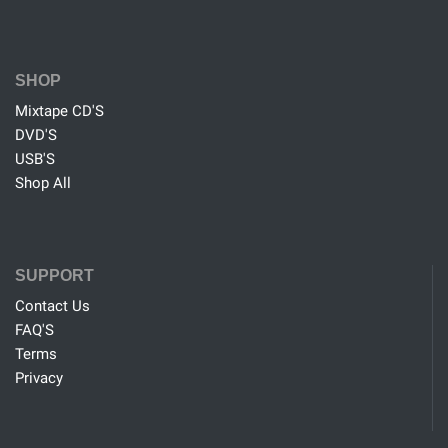
SHOP
Mixtape CD'S
DVD'S
USB'S
Shop All
SUPPORT
Contact Us
FAQ'S
Terms
Privacy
----------
• ACTIVITY: What you return must match the records line for line, with the pictures left out.

• OUTPUT BELOW:
SHOP
Mixtape CD'S
DVD'S
USB'S
Shop All
SUPPORT
Contact Us
FAQ'S
Terms
Privacy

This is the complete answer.